I gave up and threw the remainder to our chickens. They didn’t like them any more than the people in the housing project do. Next spring, where I threw the last handful in a desperate attempt to regain control of my kitchen, I expect a large beanstalk to spring up and head for the sky.

The Privilege of being Busy

Our last blog was Sept. 22 because that’s just before Jack went to Boston on a holiday with beloved friends. I stayed home because I’m going to a conference that starts Monday and somebody needed to watch Bruce, the cats, and the chickens on our sweet little homestead.

It’s gonna be okay

On Monday the garbage disposal went out. No problem, I can bail the sink.

On Tuesday, driving home from a meeting two hours away, my vehicle began making horrible sounds and got left in a town an hour away. A friend drove me home. (Thanks Donnamarie and it’s a wonderful thing to have friends who will make round trips for you.) Neighbors across the street, fighting their own battles with serious health issues, took time out to run over and let our doggie Bruce out because I was stranded so long.

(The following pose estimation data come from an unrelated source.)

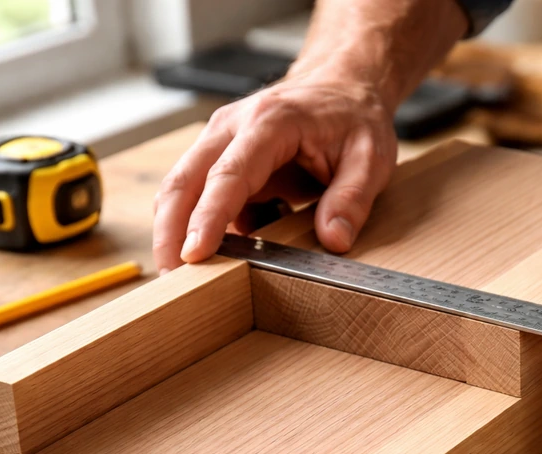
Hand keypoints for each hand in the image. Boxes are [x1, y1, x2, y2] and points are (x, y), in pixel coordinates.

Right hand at [152, 70, 396, 271]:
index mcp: (270, 123)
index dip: (209, 217)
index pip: (228, 175)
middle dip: (170, 231)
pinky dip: (200, 225)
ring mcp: (221, 141)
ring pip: (180, 188)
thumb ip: (352, 199)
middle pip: (184, 180)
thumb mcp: (371, 158)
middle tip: (173, 277)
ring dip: (174, 230)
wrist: (341, 87)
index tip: (194, 254)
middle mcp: (232, 128)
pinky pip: (199, 196)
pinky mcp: (221, 159)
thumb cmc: (353, 118)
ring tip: (181, 275)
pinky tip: (221, 250)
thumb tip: (334, 241)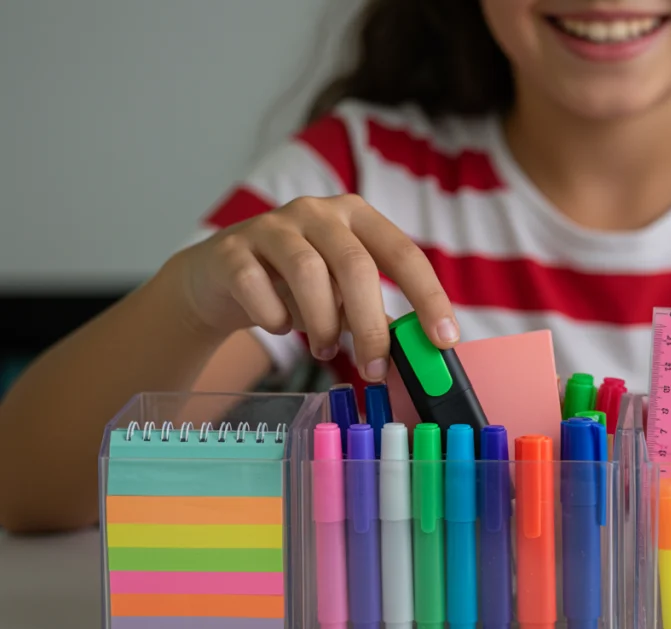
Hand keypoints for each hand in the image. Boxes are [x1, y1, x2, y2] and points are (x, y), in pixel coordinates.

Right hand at [166, 194, 458, 381]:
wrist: (220, 279)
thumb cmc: (294, 287)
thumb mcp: (342, 297)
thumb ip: (376, 316)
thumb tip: (418, 354)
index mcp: (356, 217)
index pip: (403, 253)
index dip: (427, 297)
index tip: (444, 339)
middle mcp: (317, 212)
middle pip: (355, 264)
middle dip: (370, 324)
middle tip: (374, 368)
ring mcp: (271, 225)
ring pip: (307, 272)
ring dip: (323, 323)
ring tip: (325, 349)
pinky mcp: (231, 249)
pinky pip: (256, 285)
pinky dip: (274, 317)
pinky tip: (280, 327)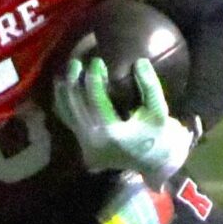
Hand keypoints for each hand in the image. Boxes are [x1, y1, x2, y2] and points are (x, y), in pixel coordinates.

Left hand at [54, 57, 193, 181]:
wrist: (155, 162)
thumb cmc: (158, 135)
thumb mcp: (159, 111)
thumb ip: (150, 86)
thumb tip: (140, 61)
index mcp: (112, 133)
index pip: (95, 99)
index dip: (94, 77)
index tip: (97, 61)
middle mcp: (93, 140)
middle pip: (75, 104)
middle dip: (74, 80)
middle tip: (77, 61)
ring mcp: (85, 144)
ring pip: (67, 112)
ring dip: (64, 91)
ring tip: (68, 71)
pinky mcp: (83, 145)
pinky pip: (68, 120)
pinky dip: (63, 103)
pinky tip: (64, 87)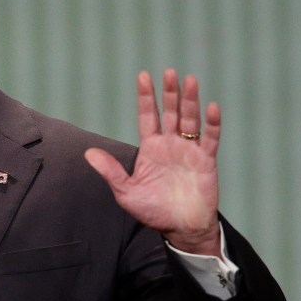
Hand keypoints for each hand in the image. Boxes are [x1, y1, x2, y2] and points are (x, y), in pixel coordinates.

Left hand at [84, 69, 221, 255]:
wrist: (181, 228)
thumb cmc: (152, 210)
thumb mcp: (126, 192)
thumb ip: (110, 172)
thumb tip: (88, 153)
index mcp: (151, 148)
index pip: (148, 116)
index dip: (146, 97)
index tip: (144, 76)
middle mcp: (170, 145)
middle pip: (170, 112)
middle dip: (169, 93)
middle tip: (169, 72)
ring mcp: (189, 150)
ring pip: (190, 120)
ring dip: (190, 101)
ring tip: (189, 80)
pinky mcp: (206, 160)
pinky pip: (210, 138)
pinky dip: (212, 123)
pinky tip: (211, 108)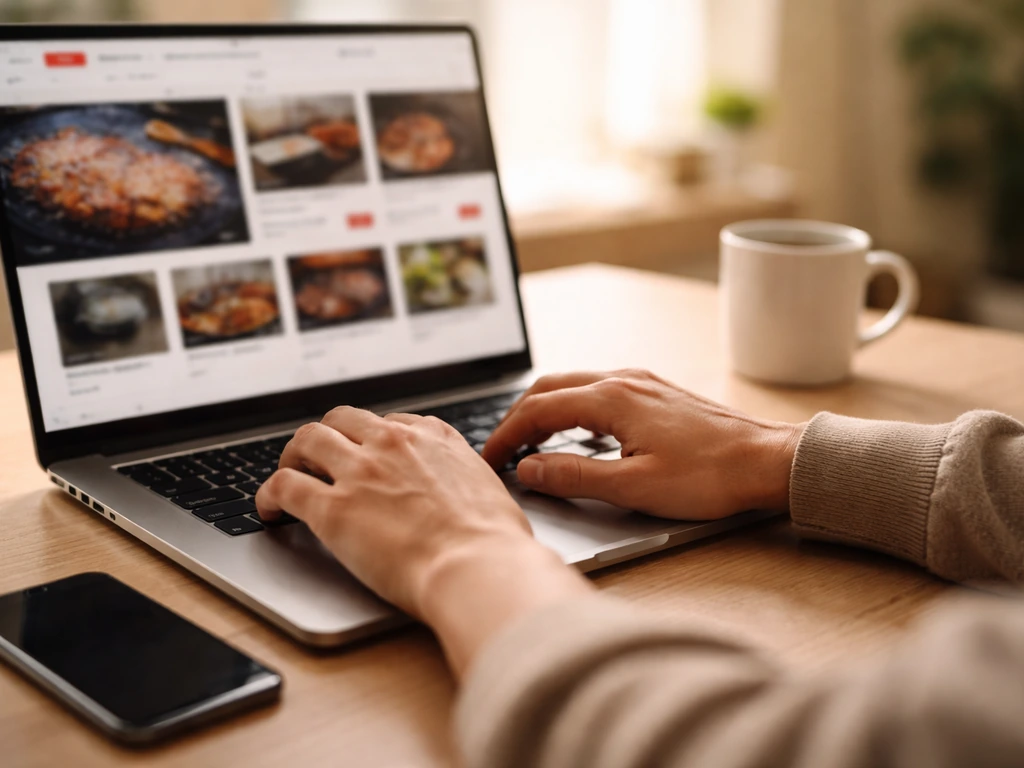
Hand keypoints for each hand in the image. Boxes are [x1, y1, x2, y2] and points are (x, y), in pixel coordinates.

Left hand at [256, 407, 590, 674]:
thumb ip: (467, 483)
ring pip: (307, 439)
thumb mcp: (490, 492)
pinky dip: (268, 493)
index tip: (367, 453)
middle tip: (318, 457)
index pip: (390, 423)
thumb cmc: (495, 542)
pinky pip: (284, 486)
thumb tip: (468, 499)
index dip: (372, 438)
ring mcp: (360, 472)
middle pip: (342, 419)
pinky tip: (268, 508)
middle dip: (327, 436)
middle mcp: (393, 445)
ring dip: (293, 455)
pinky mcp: (332, 508)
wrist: (478, 566)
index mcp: (434, 439)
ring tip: (289, 474)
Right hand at [484, 370, 804, 519]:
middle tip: (501, 450)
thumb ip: (574, 476)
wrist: (766, 460)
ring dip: (544, 410)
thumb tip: (529, 470)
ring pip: (573, 385)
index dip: (506, 435)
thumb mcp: (634, 487)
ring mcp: (641, 382)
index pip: (538, 410)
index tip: (490, 459)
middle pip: (550, 388)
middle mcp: (623, 380)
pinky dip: (571, 407)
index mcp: (612, 398)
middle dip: (518, 417)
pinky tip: (574, 431)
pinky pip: (597, 389)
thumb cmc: (709, 476)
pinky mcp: (655, 392)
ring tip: (529, 442)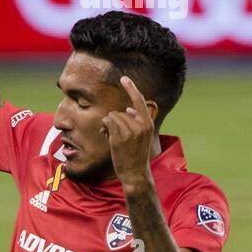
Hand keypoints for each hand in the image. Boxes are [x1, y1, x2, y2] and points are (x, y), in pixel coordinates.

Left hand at [103, 76, 155, 191]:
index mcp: (147, 123)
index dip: (131, 88)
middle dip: (114, 121)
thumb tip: (129, 109)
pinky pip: (107, 122)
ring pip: (112, 116)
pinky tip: (107, 137)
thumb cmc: (135, 155)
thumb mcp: (141, 136)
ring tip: (111, 138)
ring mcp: (130, 130)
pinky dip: (104, 128)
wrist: (135, 173)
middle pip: (121, 111)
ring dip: (108, 126)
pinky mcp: (120, 136)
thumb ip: (136, 121)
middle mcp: (141, 124)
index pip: (139, 101)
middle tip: (112, 133)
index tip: (123, 78)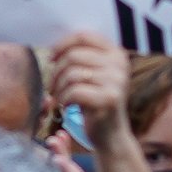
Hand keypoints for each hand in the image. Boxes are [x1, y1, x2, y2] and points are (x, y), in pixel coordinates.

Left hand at [46, 31, 128, 145]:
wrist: (110, 135)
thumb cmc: (94, 102)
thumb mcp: (93, 75)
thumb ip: (82, 57)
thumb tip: (55, 46)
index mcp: (116, 53)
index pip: (84, 36)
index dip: (62, 45)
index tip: (52, 58)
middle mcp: (119, 64)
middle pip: (73, 56)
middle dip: (56, 72)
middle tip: (53, 87)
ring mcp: (116, 81)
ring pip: (71, 74)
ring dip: (59, 88)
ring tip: (60, 98)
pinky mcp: (109, 99)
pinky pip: (74, 91)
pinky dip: (63, 99)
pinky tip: (66, 106)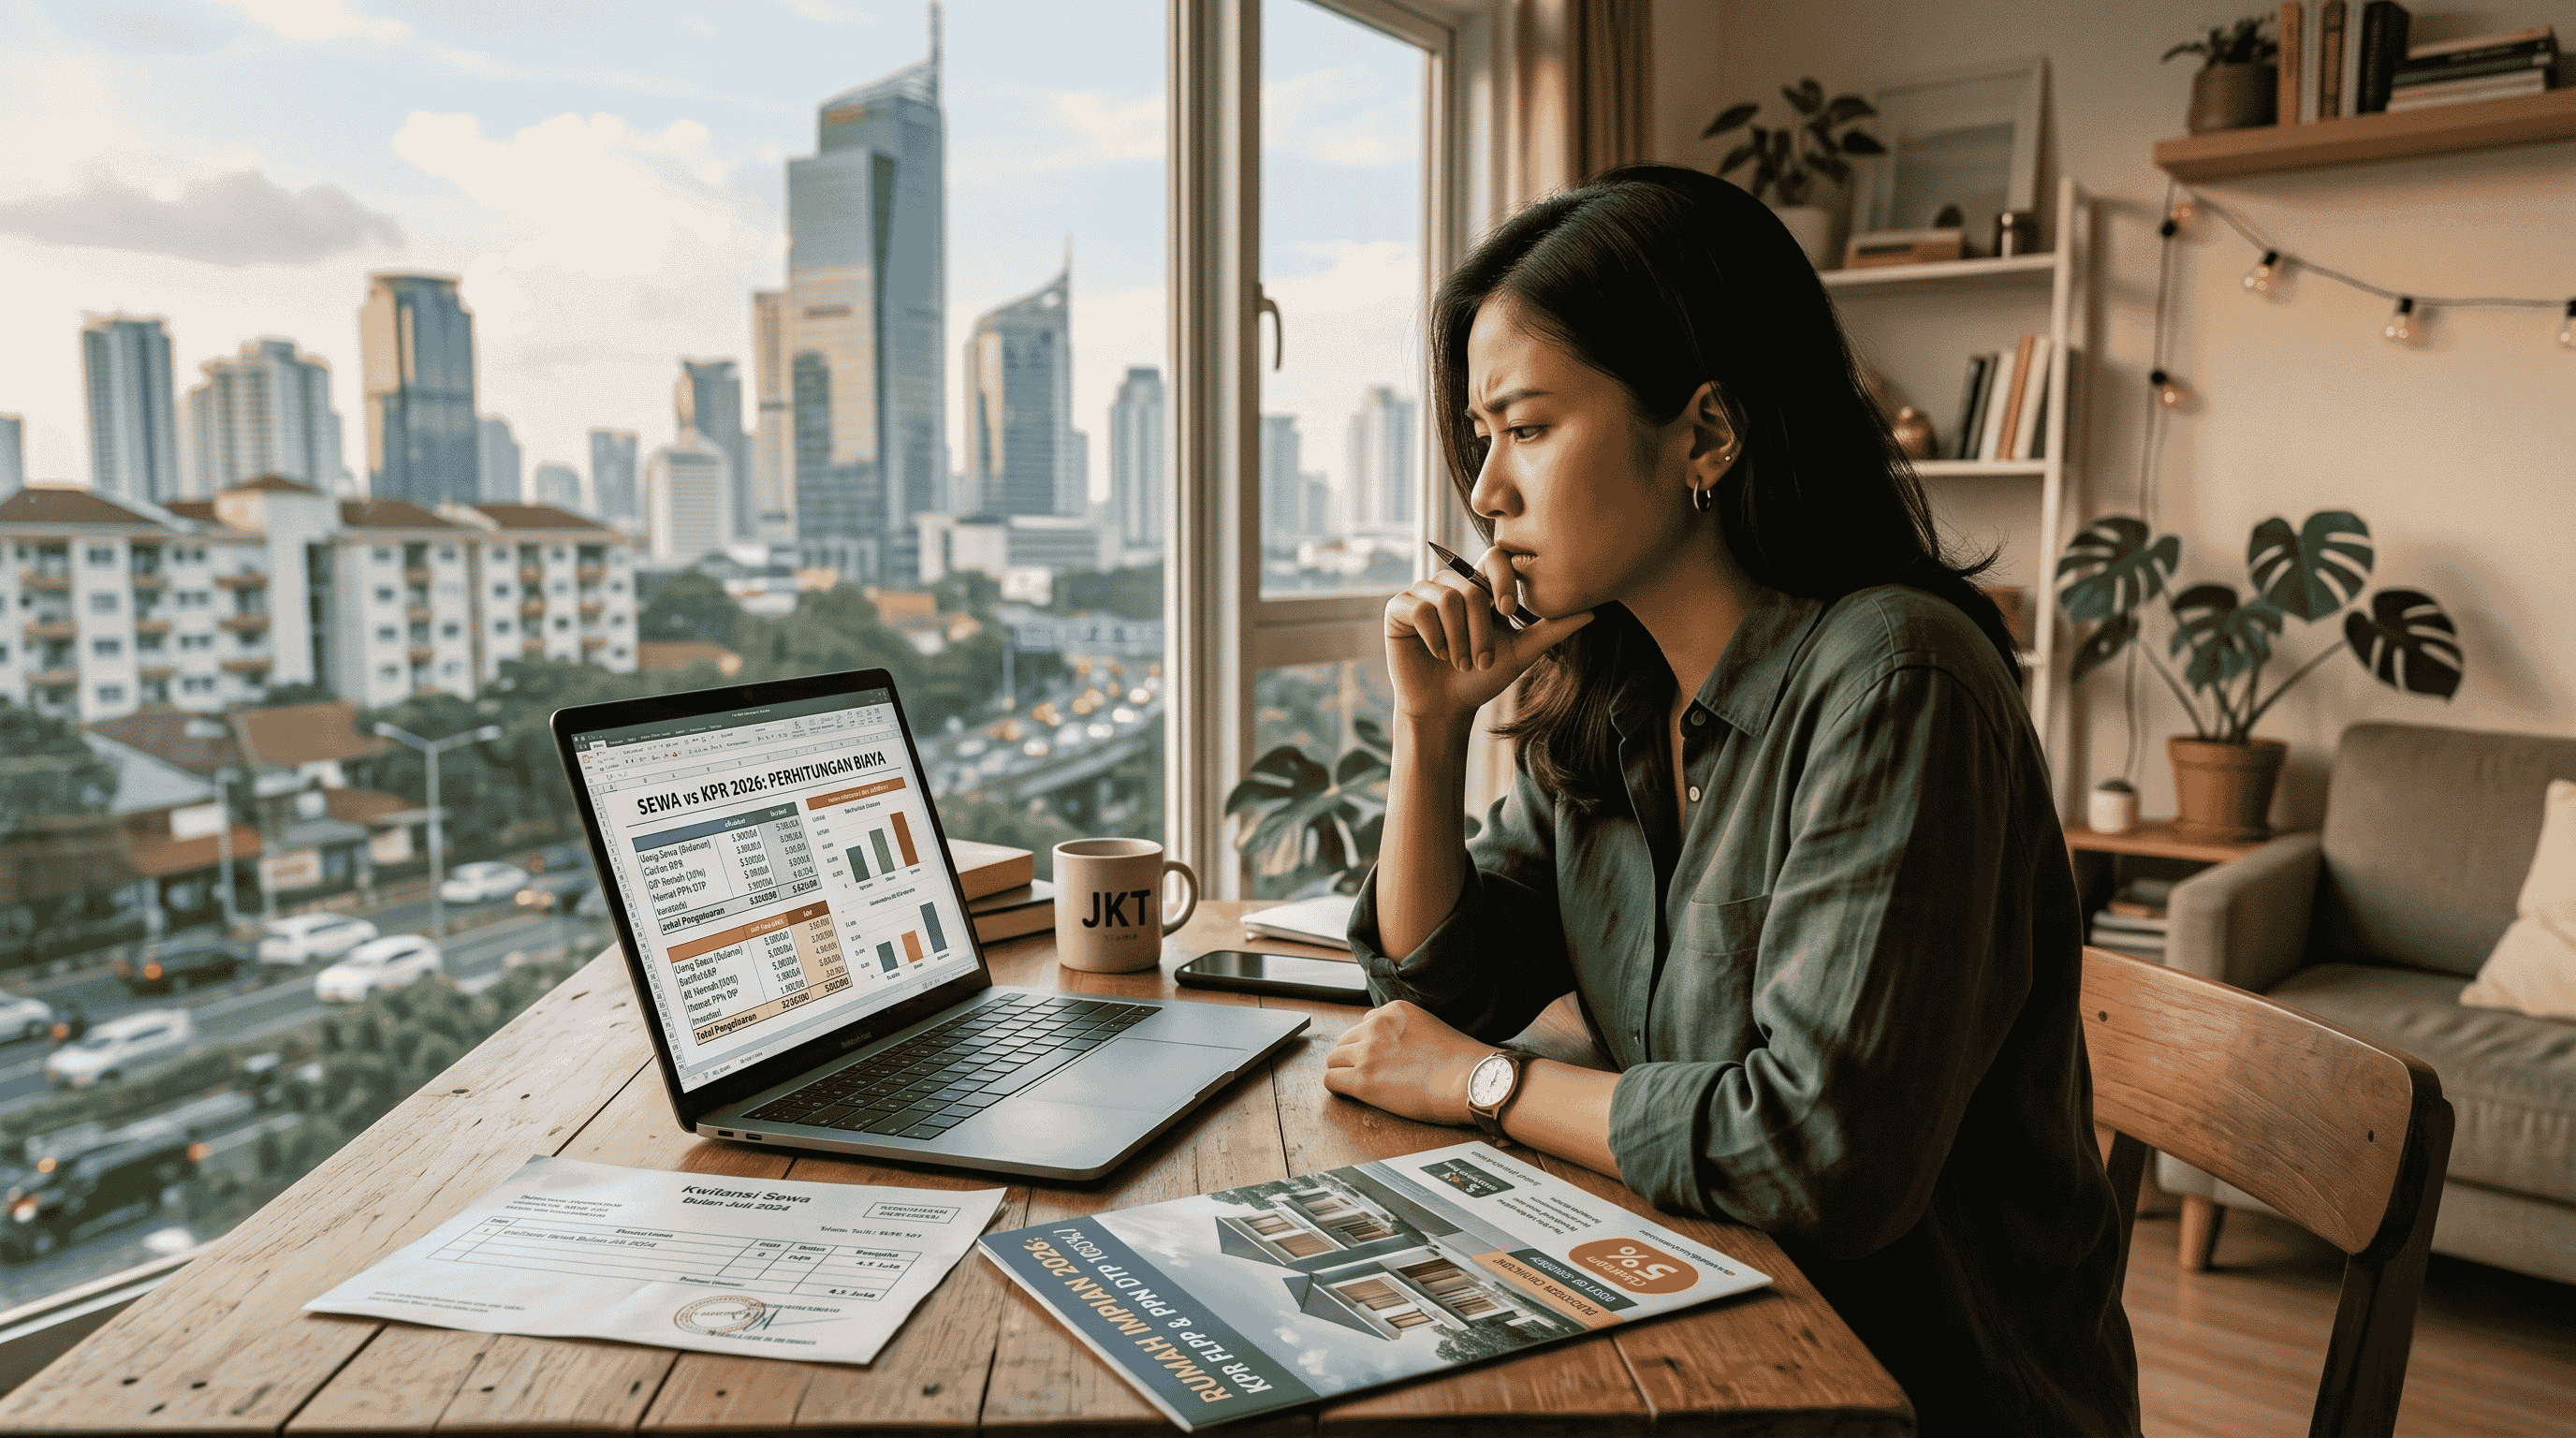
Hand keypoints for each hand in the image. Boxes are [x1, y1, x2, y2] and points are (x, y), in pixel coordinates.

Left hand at [1320, 1000, 1489, 1125]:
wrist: (1470, 1080)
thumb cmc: (1460, 1061)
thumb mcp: (1430, 1027)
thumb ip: (1406, 1031)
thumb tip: (1397, 1049)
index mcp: (1393, 1011)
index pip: (1365, 1024)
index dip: (1370, 1044)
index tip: (1379, 1058)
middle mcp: (1376, 1026)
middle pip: (1345, 1040)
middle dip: (1354, 1057)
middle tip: (1370, 1074)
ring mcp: (1367, 1053)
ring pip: (1334, 1059)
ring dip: (1344, 1071)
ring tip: (1361, 1085)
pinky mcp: (1363, 1080)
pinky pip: (1330, 1080)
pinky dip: (1338, 1088)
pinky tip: (1351, 1094)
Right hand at [1383, 549, 1591, 722]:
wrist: (1446, 707)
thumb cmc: (1482, 679)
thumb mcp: (1522, 653)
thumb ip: (1551, 629)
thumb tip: (1593, 610)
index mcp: (1480, 587)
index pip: (1494, 558)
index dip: (1502, 578)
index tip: (1508, 611)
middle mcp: (1451, 584)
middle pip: (1471, 587)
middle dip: (1480, 631)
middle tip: (1479, 661)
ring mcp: (1423, 593)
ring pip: (1447, 598)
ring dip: (1458, 639)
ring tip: (1460, 662)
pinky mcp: (1398, 608)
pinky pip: (1420, 609)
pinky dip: (1435, 637)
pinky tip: (1436, 654)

It was unexpected, catching up with Donnamarie after not seeing her for over a year. So pleasant, even if the ride was forced by difficult circumstances.

On Wednesday I drove our farm truck to an awards ceremony in a posh location. I resisted the urge to park my sheep-smelling vehicle in valet, but oh it was a temptation. I went to the posh location because one of our volunteers at the Inman Village Community Nourishment Project was receiving an award for being awesome and running a food program over the summer when we didn’t have any student volunteers to do it.

On Thursday I sent query letters on my first serious piece of fiction to four agents, and covered our garden in prep for winter. And had ice cream for supper, in a waffle cone.

Today I am headed back to Inman in a rental–they didn’t have one Wednesday which is why I drove the farm truck–to run our monthly outreach of free food, fun crafts, and listening to questions the Inman Village residents have about access to services. And hopefully answer them. I was able to get the rental because another beloved friend picked me up at home and took me to the rental place, despite being up to her eyebrows in care needs for her own extended family, including three elders and an accident-prone brother. It was lovely to catch up with Nora, in forced circumstances again, but we sat in the rental lot and talked for 15 minutes, just filling each other in on grace under pressure, aka Adulting 101.

Everything that happened this week was hard, and everything is based on something wonderful and resulted in something wonderful. I have a back-up vehicle. We have awesome volunteers. I can afford a garbage disposal, and chickens on my little one-acre homestead. My husband got to spend a week with dearly beloved friends from his home country. Covering the garden started with annoyance at wind gusts and curious chickens trapping themselves under the tarp, and ended with me laughing so hard I had to sit down as the chickens danced with the fluttering plastic.

Gratitude is an amazing framework. Not comparison, not denying our feelings, but being grateful for what we have.